Vengo de una familia donde el dinero era un tema de susurros. Mi bisabuelo inició un negocio, mi abuelo lo hizo crecer y mi padre lo consolidó hasta alcanzar ese punto cómodo de clase media-alta. Pero curiosamente, aunque el dinero fluía, hablar de él era tabú. «Estar agradecidos» era la consigna familiar – una lección valiosa, sin duda, pero que dejaba un vacío sobre cómo realmente funcionaba ese dinero por el que debíamos estar tan agradecidos.
Fue después de perderlos – a mis abuelos, a mi padre – cuando tuve una revelación desconcertante: nadie en mi familia había realmente invertido con conciencia. El dinero se ganaba, se guardaba, quizás se compraba una propiedad. Fin de la historia. Yo, la eternamente catalogada como «diferente» en mi familia, me encontré siendo la primera que se atrevió a preguntarse: ¿y si este dinero pudiera trabajar para mí en lugar de yo para él?

Mi hermano sigue mirándome con esa mezcla de curiosidad y preocupación cuando hablo de mis inversiones. Mis sobrinos, sin embargo, me miran con ojos brillantes. Ellos entienden instintivamente lo que a nuestra generación nos costó tanto ver: que el dinero es una herramienta, no un secreto familiar.
Las creencias limitantes son como fantasmas silenciosos que nos susurran al oído: «Tú no sabes de esto», «El dinero corrompe», «Mejor lo seguro que lo incierto». Durante años, esos fantasmas me paralizaron. La muerte repentina de mi padre me dejó con una herencia y un pánico absoluto. Delegué todas las decisiones: al gestor del banco, al asesor fiscal, al abogado. A cualquiera que pareciera saber más que yo.
Hasta que un día descubrí que algunos de ellos estaban equivocados. Otros, simplemente priorizaban sus intereses sobre los míos. Y entonces me enfadé – no con ellos, sino conmigo. Había estado evitando responsabilizarme de mi propio bienestar financiero.

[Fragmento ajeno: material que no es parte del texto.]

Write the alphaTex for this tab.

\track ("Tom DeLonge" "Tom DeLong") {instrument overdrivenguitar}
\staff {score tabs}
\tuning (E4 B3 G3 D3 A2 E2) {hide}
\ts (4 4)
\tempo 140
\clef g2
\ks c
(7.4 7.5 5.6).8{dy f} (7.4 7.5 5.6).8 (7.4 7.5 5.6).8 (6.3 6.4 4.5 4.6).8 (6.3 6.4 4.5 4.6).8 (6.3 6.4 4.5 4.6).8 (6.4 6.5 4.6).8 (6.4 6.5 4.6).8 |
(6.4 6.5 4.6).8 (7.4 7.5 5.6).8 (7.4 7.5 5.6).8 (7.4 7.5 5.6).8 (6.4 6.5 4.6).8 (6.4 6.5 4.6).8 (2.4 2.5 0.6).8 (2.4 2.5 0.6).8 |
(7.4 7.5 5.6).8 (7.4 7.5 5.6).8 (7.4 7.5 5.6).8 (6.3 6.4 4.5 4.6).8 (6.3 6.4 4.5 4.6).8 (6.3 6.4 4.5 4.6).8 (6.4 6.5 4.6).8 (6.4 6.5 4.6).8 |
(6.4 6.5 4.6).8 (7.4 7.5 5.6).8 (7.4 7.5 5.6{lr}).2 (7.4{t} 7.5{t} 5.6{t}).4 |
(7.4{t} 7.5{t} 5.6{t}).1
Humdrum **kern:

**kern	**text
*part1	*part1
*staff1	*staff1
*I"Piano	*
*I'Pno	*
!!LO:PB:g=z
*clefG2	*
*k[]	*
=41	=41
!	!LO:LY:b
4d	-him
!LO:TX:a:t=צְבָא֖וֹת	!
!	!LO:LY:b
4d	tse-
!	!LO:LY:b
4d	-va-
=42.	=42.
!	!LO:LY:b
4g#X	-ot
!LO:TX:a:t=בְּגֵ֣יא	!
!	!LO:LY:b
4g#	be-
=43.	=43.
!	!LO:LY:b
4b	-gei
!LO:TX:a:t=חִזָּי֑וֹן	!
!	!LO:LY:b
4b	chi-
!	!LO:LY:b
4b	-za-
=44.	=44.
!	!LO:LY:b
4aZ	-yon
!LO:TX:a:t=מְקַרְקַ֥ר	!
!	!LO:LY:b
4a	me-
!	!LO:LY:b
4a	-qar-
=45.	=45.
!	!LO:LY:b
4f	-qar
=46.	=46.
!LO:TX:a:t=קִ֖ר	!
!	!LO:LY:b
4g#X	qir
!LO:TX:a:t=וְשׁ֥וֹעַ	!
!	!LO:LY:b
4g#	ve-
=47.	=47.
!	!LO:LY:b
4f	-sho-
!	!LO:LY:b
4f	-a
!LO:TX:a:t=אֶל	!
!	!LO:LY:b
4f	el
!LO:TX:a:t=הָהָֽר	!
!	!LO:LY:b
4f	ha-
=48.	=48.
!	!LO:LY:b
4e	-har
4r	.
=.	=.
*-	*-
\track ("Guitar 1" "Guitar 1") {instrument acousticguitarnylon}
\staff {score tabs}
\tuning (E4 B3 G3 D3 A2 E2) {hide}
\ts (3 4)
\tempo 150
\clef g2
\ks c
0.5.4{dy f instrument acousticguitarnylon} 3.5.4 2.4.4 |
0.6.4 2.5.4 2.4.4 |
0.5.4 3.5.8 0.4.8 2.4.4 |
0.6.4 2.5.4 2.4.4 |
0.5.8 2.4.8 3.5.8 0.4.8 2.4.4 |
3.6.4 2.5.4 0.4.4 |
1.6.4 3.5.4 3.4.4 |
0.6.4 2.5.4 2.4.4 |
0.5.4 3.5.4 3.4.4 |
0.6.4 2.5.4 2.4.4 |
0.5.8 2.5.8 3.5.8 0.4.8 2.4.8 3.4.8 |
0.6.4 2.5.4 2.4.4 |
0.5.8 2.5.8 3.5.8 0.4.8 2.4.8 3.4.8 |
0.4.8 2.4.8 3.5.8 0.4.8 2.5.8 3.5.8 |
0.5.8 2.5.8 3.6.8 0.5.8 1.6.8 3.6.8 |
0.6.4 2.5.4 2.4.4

Hace apenas un año, tomé una decisión radical: aprender todo lo necesario para gestionar mi propio patrimonio. No fue fácil. Hubo noches de insomnio descifrando términos financieros, semanas comparando estrategias de inversión, momentos de pánico pensando que lo estaba haciendo todo mal. Pero también experimenté algo inesperado: un sentimiento de autonomía y poder que jamás había conocido.
¿Todavía dudo? Por supuesto. Hay días en que me pregunto si estoy tomando las decisiones correctas. Pero he aprendido que esa voz de duda es saludable – me mantiene alerta, me empuja a seguir aprendiendo. La diferencia es que ahora esa voz ya no me paraliza.
Lo que más me apasiona ahora es ver cómo otras mujeres despiertan a esta misma realización. Porque no se trata solo de hacer crecer el dinero – se trata de algo mucho más profundo: reclamar nuestra autonomía, desafiar esas voces internas que nos dicen que «las finanzas no son para nosotras», y construir una seguridad que nos permita ser más generosas, más libres, más nosotras mismas.
Por eso creé BÖLDDESS, no solo como un proyecto de educación financiera, sino como un movimiento de liberación. Porque cuando una mujer toma las riendas de su dinero, no solo cambia su cuenta bancaria – cambia su relación con el poder, con sus posibilidades, con su futuro.
Si estás leyendo esto y sientes ese nudo en el estómago que te dice «yo no podría», déjame decirte algo: yo tampoco creía que podría. Hasta que lo hice. Y si yo pude romper con generaciones de silencio financiero, tú también puedes.
Sé valiente. Sé curiosa. Sé la primera inversora de tu familia.